2020(令和2)年6月12日に、「賃貸住宅の管理業務等の適正化に関する法律」(以下(賃貸住宅管理業法)が成立し、2021(令和3)年6月15日から全面施行されています。

 この法律は、その名のとおり、賃貸住宅の管理業務の適正化などを目的として制定された法律です。
 国土交通省が2019(令和元)年12月18日に発表した賃貸住宅管理業務に関するアンケート調査結果によりますと、賃貸住宅を所有している家主のうち81.5%が管理業務を賃貸住宅管理業者に委託しているという結果が出ています。

 これに伴って、賃貸住宅管理業者やサブリース業者とのトラブルは増加傾向にあり、その適正化を図る必要性が高まったということが、賃貸住宅管理業法制定の背景にあります。

 本稿では、賃貸住宅管理業法で儲けられた2つのポイントを概説します。
 一つ目は、特定賃貸借契約(不動産所有者とサブリース業者との間の賃貸借契約)の適正化に係る措置であり、二つ目は、賃貸住宅管理業に係る登録制度です。

1.特定賃貸借契約の適正化に係る措置

 特定賃貸借契約とは、「賃貸住宅の賃貸借契約(賃借人が人的関係、資本関係その他の関係において賃貸人と密接な関係を有する者として国土交通省令で定める者であるものを除く。)であって、賃借人が当該賃貸住宅を第三者に転貸する事業を営むことを目的として締結されるものをいう。」(第2条2項4号)とされています。いわゆるサブリース事業におけるマスターリース契約がこれに該当します。
 サブリース事業とは、不動産所有者がサブリース業者にその不動産を賃貸し、サブリース業者がこれをさらに賃貸(転貸)に出す、という事業形態です。

 賃貸住宅管理業法では、サブリース業者に対して、誇大広告等や不当な勧誘を禁止する(第28条、第29条)とともに、契約締結前における重要事項説明及び書面交付(第30条)、契約締結時における書面交付(第31条)という規制を定めています。

» 設問: 本文によれば、賃貸住宅管理業法が全面施行されたのはいつか。

» 提供データ:
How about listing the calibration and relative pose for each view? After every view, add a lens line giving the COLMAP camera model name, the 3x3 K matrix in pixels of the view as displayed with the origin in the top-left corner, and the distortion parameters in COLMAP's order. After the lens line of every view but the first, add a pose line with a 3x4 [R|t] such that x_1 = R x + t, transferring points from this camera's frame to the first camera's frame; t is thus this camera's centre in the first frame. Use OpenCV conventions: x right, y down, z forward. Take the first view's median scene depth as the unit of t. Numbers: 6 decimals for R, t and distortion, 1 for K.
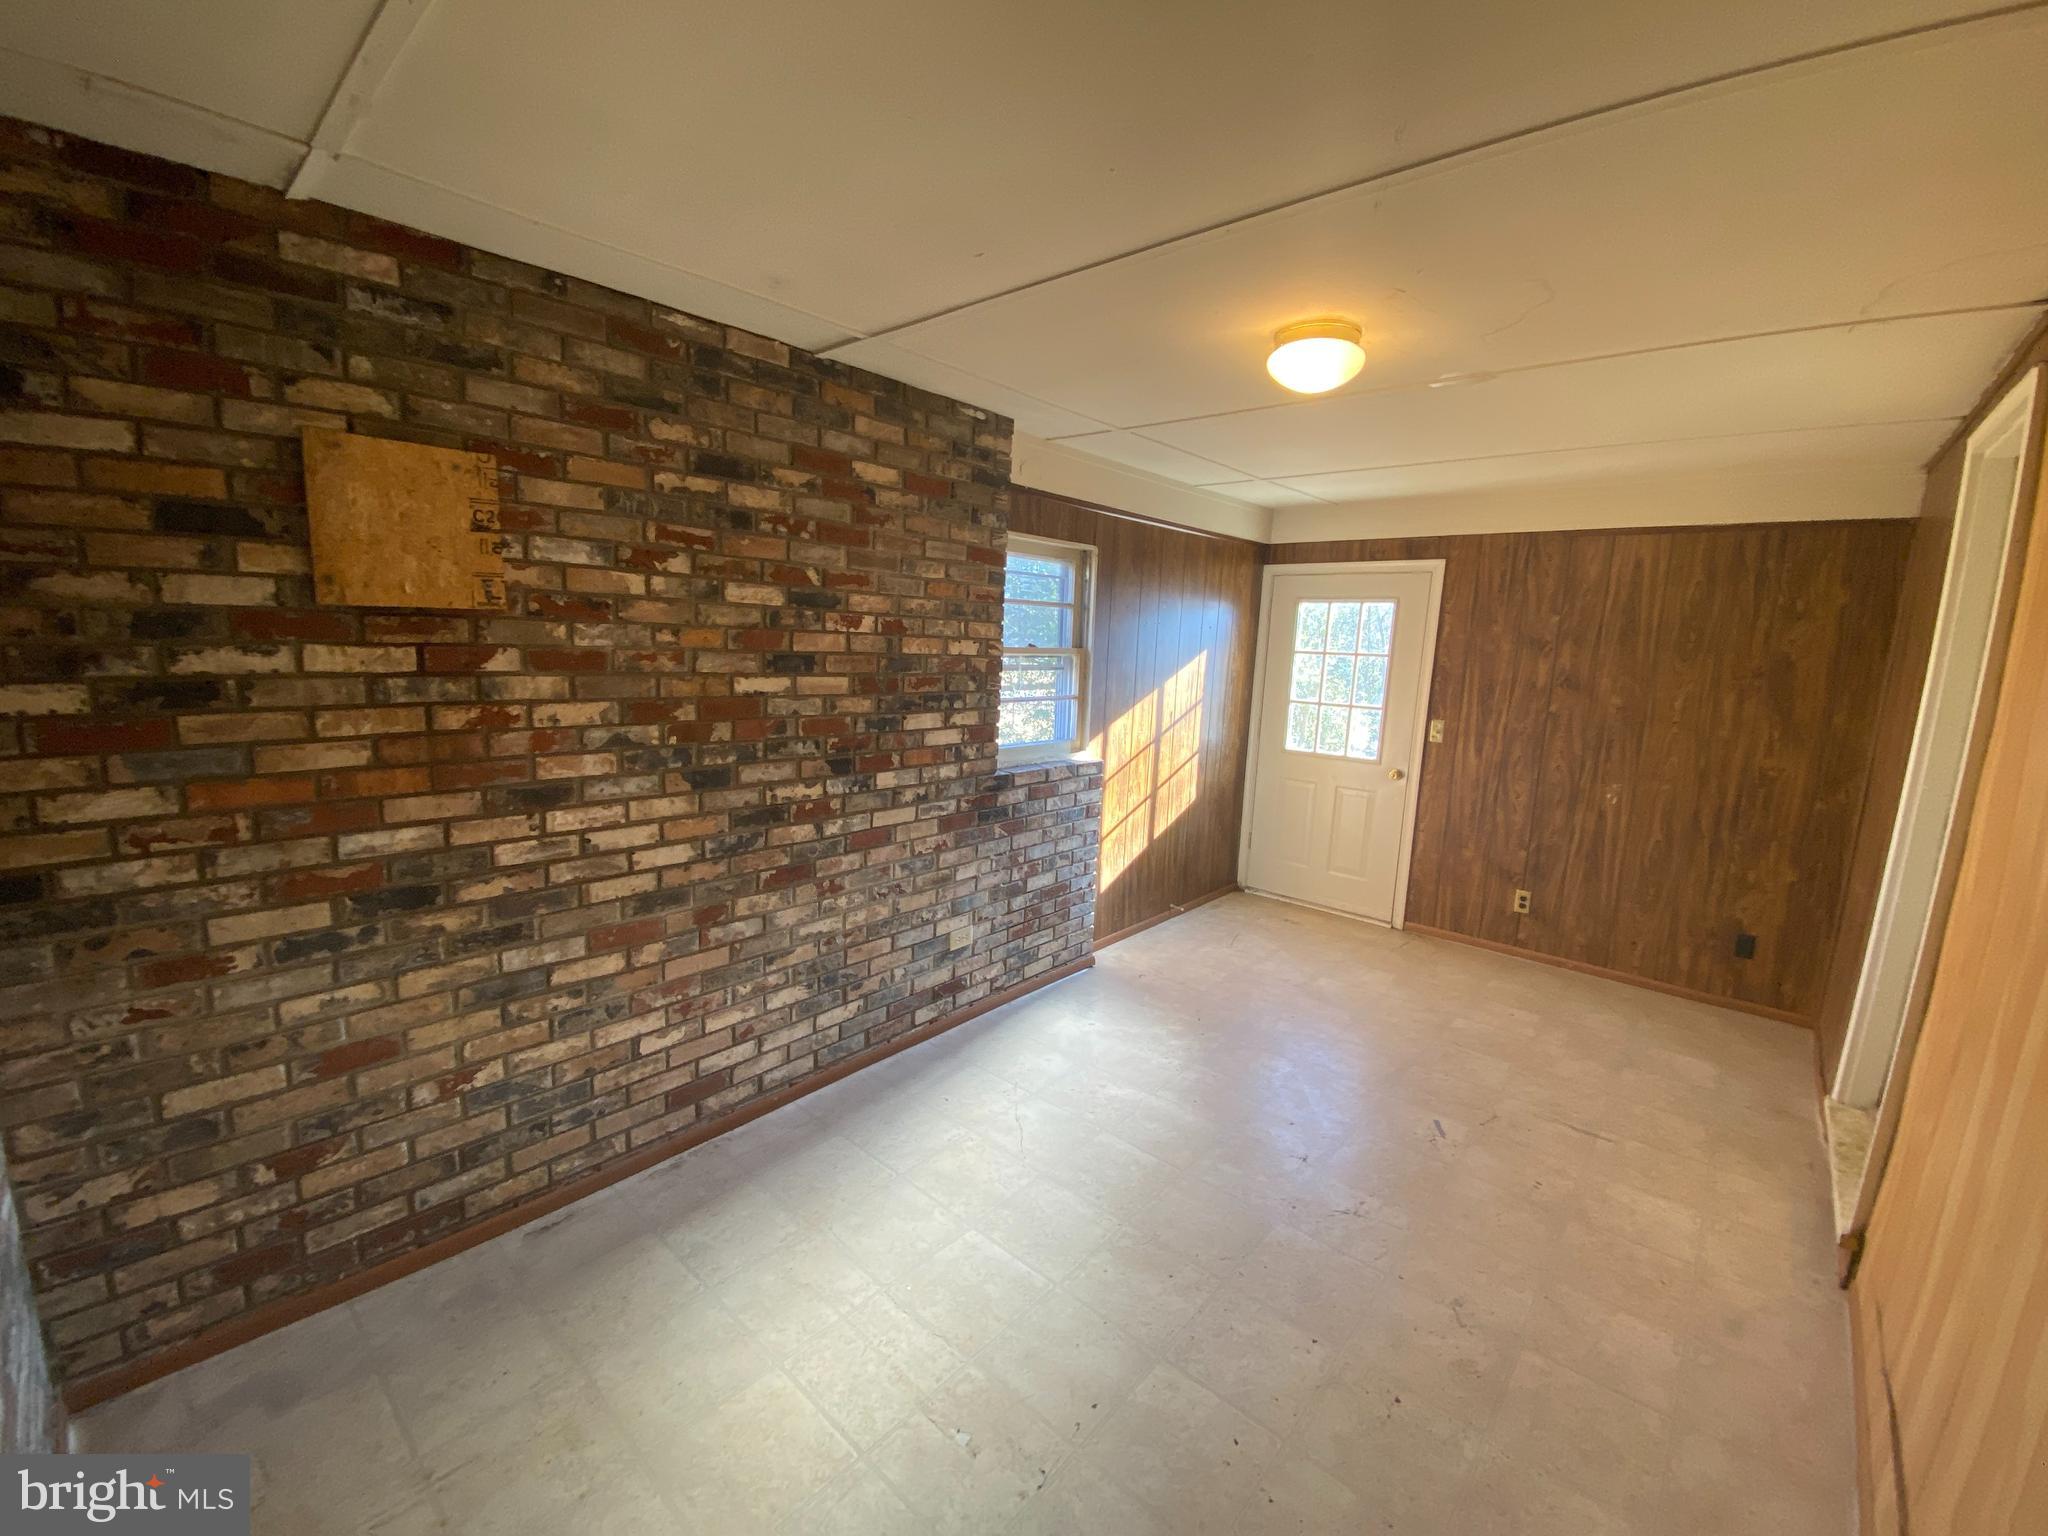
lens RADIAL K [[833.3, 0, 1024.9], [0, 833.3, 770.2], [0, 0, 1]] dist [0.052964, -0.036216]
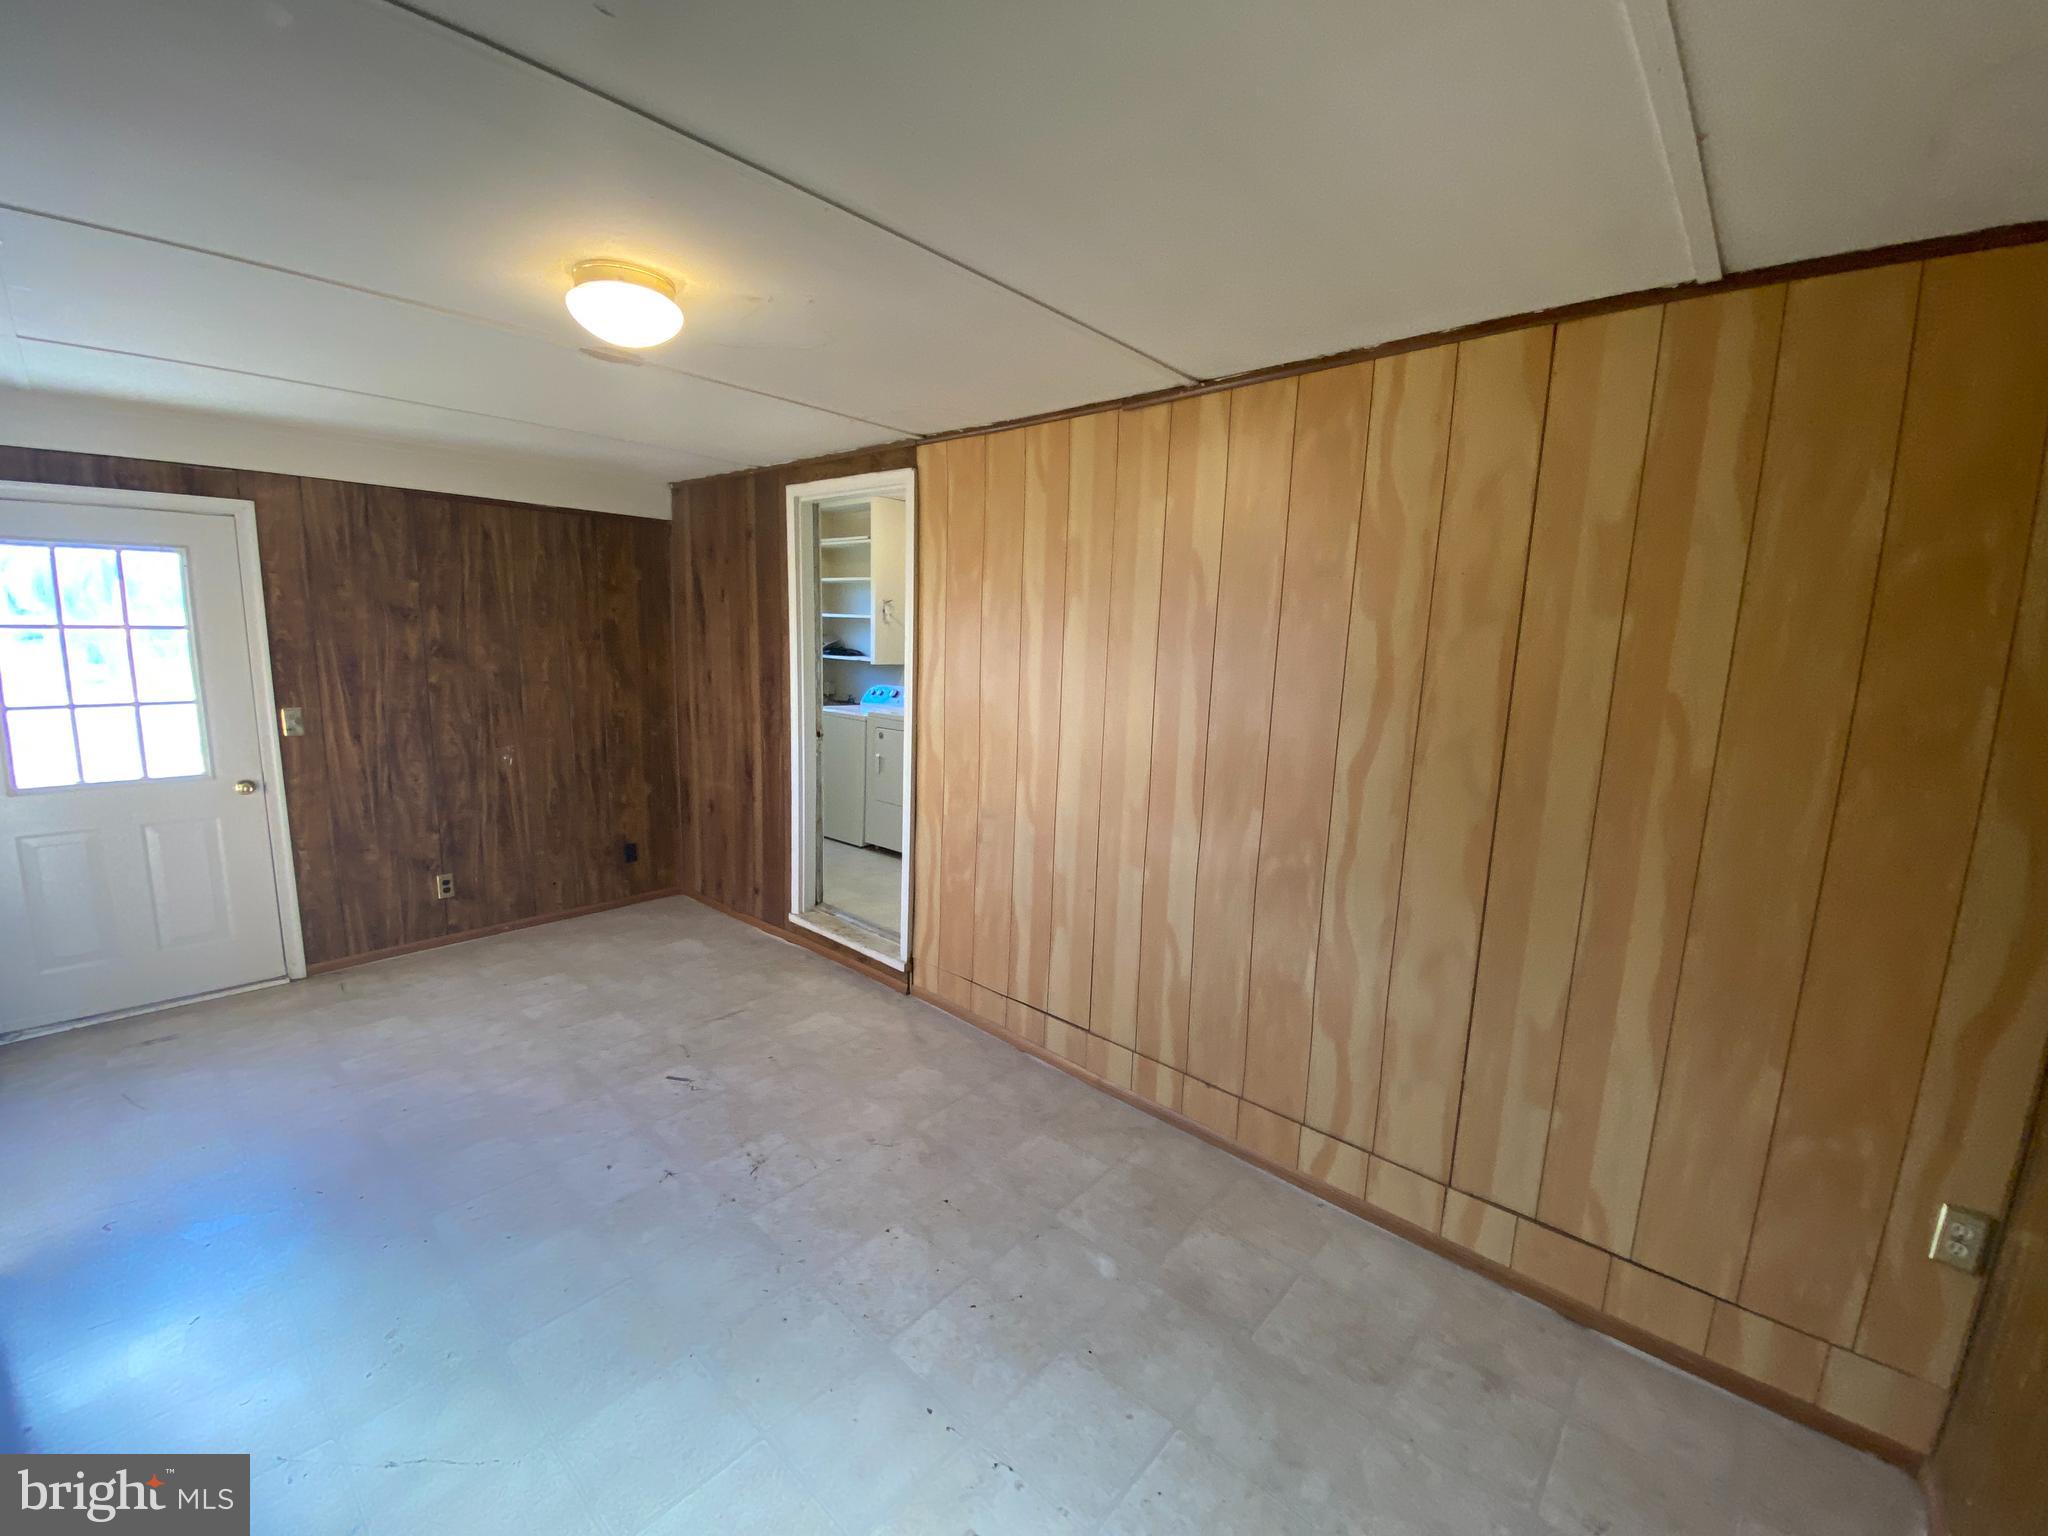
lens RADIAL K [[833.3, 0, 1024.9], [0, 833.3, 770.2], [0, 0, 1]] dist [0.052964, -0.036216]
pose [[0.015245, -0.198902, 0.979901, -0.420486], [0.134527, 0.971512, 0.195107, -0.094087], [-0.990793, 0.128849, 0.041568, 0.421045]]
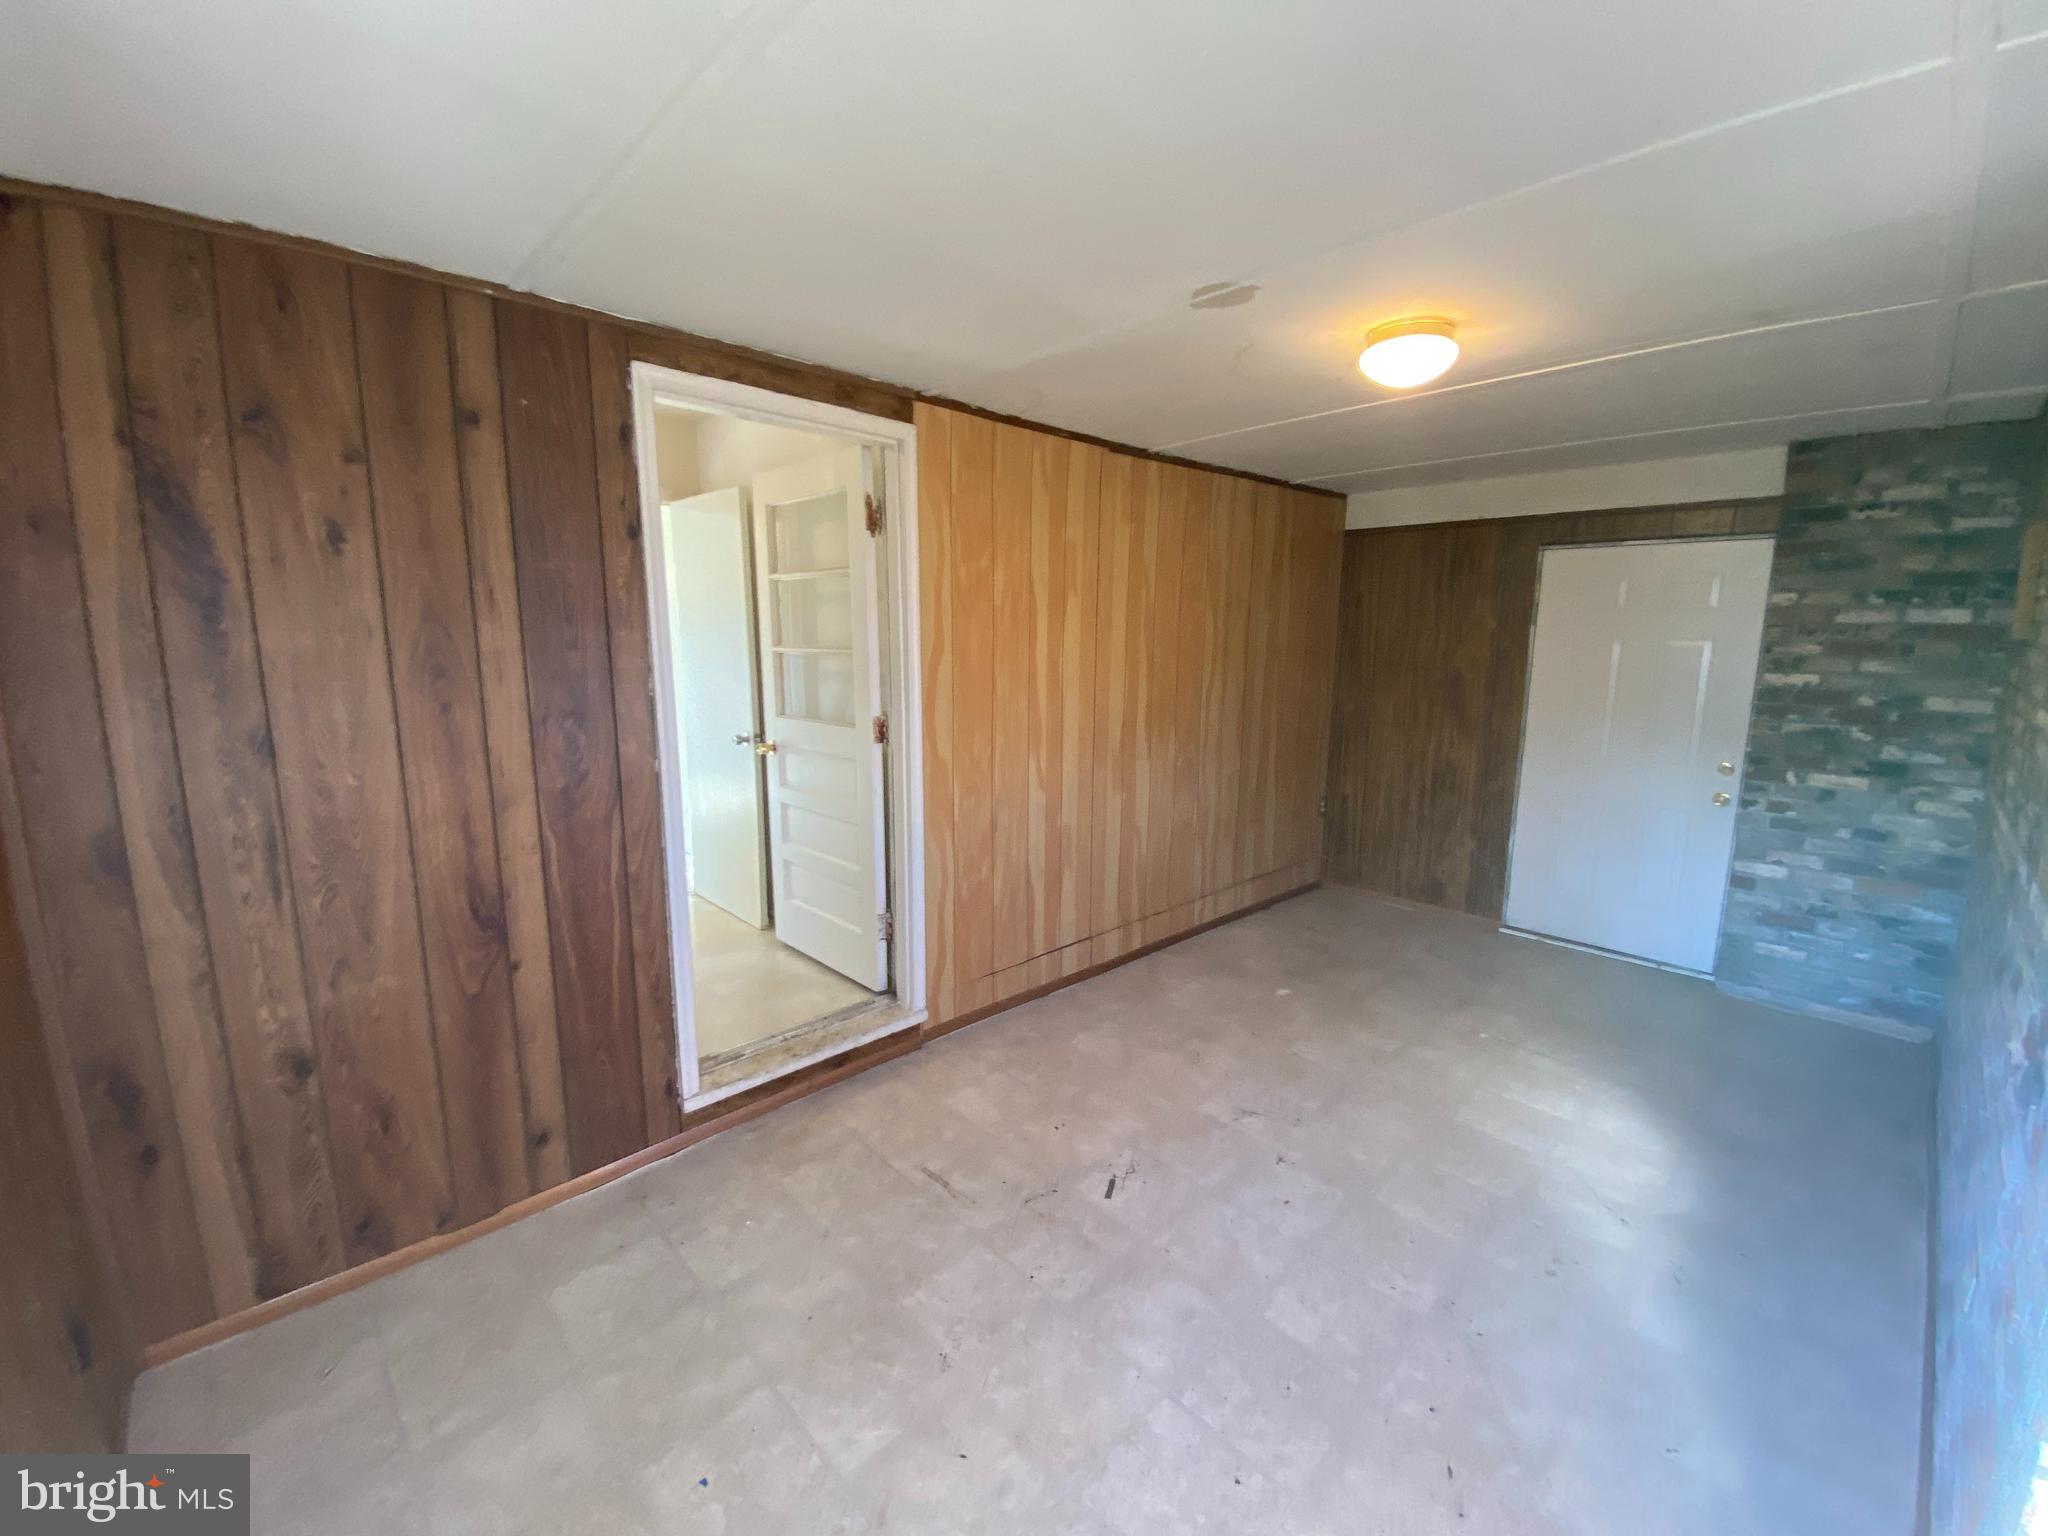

» 解答: 2021(令和3)年6月15日から全面施行されている。